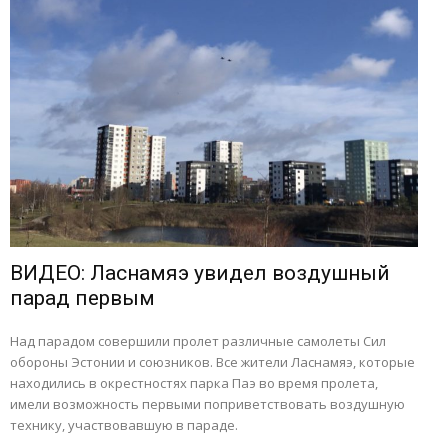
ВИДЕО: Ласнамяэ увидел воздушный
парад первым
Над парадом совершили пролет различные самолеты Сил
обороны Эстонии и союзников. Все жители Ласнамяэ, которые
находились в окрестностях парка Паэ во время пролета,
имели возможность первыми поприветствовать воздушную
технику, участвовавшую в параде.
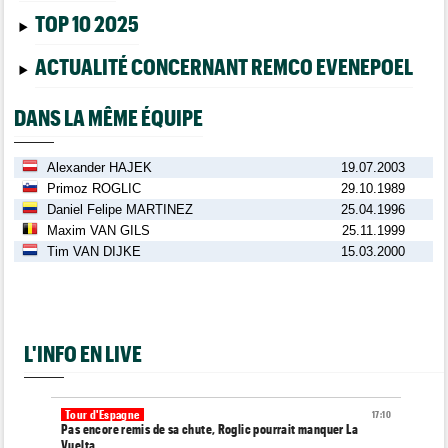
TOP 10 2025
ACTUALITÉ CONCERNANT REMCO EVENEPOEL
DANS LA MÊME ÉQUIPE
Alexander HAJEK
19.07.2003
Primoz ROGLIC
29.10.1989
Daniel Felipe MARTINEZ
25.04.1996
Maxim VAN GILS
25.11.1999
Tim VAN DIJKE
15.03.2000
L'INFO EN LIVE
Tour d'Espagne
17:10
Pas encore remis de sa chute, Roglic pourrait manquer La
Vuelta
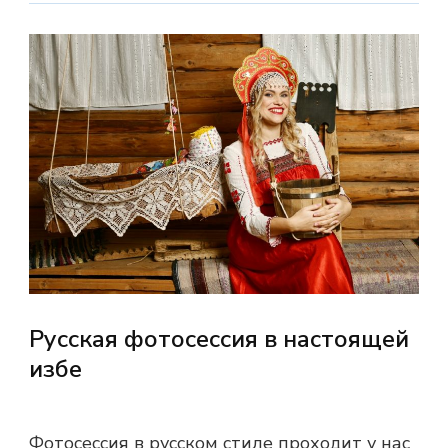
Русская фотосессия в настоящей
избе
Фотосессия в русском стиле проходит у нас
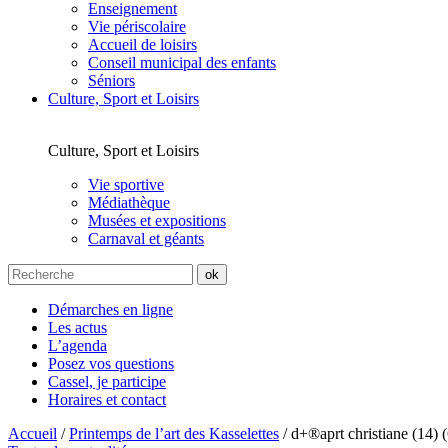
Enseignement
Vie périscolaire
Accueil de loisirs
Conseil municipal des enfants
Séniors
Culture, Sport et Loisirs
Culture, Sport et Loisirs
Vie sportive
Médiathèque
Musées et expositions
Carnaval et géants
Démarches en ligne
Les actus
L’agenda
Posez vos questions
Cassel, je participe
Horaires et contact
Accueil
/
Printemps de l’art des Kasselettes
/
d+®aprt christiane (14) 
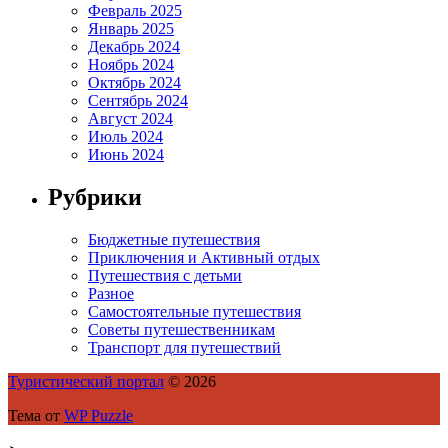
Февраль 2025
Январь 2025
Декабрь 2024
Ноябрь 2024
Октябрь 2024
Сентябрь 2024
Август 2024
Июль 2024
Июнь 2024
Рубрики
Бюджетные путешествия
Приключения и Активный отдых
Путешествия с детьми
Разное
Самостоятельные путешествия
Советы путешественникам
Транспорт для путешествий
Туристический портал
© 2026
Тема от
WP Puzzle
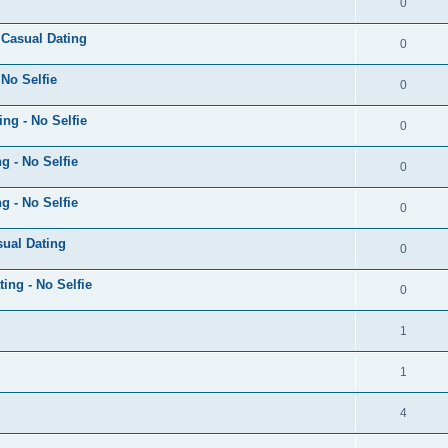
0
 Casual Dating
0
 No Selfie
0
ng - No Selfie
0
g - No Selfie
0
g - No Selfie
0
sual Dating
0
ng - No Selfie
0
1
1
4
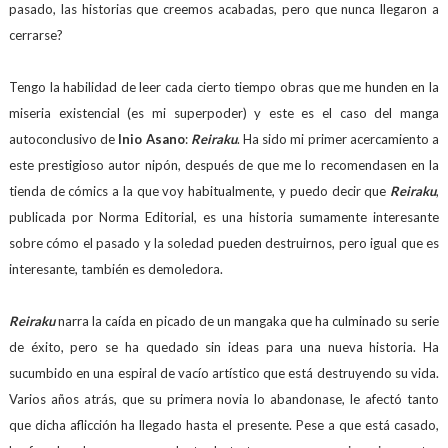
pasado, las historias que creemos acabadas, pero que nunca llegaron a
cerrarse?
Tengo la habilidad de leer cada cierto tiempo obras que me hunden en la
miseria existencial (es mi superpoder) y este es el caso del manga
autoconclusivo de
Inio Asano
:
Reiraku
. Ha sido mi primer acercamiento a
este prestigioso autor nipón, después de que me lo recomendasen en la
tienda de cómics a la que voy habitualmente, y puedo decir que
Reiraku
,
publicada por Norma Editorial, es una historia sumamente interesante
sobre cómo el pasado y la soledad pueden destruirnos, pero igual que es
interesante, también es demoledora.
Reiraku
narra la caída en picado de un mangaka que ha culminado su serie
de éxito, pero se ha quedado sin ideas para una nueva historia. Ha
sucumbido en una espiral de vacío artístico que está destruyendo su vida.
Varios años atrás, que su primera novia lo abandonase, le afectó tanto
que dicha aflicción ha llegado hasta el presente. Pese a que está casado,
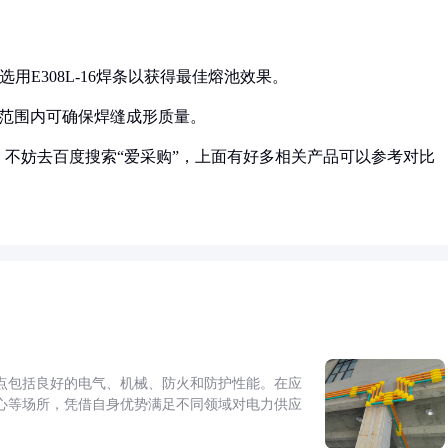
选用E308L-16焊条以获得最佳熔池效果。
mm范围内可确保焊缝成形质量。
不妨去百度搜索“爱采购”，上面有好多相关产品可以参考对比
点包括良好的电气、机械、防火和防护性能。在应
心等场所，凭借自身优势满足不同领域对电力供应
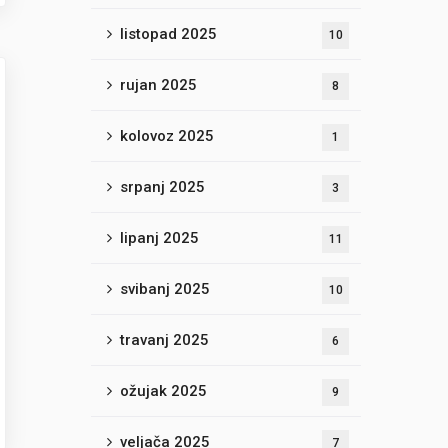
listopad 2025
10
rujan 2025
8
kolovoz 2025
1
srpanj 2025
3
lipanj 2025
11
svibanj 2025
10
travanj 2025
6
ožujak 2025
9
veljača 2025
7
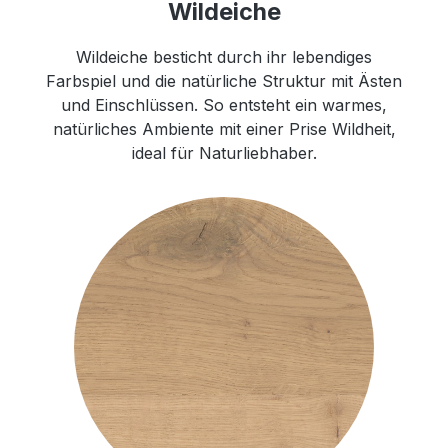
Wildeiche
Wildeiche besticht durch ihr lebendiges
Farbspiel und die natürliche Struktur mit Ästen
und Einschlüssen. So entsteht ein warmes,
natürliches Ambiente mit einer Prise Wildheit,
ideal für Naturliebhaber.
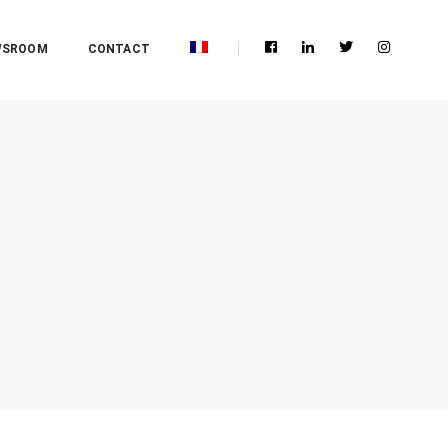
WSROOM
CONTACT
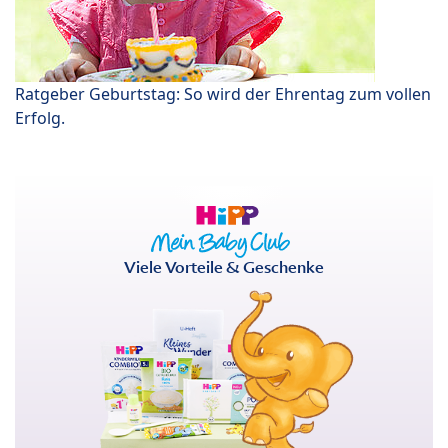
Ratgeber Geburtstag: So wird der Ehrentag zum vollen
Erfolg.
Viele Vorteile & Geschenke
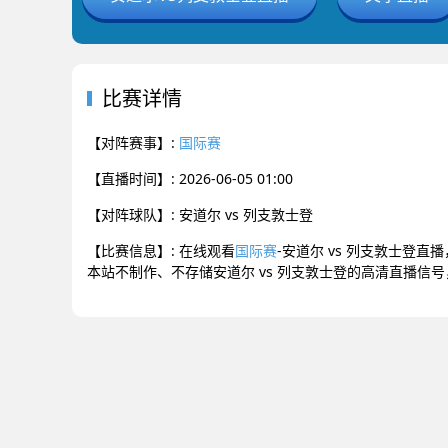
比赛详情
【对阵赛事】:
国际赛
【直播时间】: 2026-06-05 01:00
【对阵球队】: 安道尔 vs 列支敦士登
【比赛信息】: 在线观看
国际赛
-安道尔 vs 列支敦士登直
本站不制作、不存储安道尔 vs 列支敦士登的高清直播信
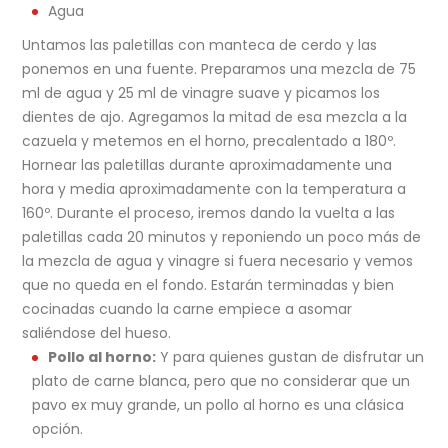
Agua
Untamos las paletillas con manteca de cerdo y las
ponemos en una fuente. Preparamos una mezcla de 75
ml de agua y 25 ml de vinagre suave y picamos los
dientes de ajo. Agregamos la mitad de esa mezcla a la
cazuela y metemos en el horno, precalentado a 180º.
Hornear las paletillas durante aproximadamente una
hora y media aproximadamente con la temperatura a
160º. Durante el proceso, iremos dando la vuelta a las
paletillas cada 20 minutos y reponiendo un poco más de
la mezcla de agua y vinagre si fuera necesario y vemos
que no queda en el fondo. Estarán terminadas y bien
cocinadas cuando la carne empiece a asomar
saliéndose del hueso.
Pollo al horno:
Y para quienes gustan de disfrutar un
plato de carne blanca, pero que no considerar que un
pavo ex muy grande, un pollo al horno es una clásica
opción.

··········

### Task
Output only the lines from the start of the data through the line that holds "Accueil de loisirs". Keep them exact and leave the pictures out.

### Answer section
ВИДЕО: Ласнамяэ увидел воздушный
парад первым
Над парадом совершили пролет различные самолеты Сил
обороны Эстонии и союзников. Все жители Ласнамяэ, которые
находились в окрестностях парка Паэ во время пролета,
имели возможность первыми поприветствовать воздушную
технику, участвовавшую в параде.
TOP 10 2025
ACTUALITÉ CONCERNANT REMCO EVENEPOEL
DANS LA MÊME ÉQUIPE
Alexander HAJEK
19.07.2003
Primoz ROGLIC
29.10.1989
Daniel Felipe MARTINEZ
25.04.1996
Maxim VAN GILS
25.11.1999
Tim VAN DIJKE
15.03.2000
L'INFO EN LIVE
Tour d'Espagne
17:10
Pas encore remis de sa chute, Roglic pourrait manquer La
Vuelta
Русская фотосессия в настоящей
избе
Фотосессия в русском стиле проходит у нас
Enseignement
Vie périscolaire
Accueil de loisirs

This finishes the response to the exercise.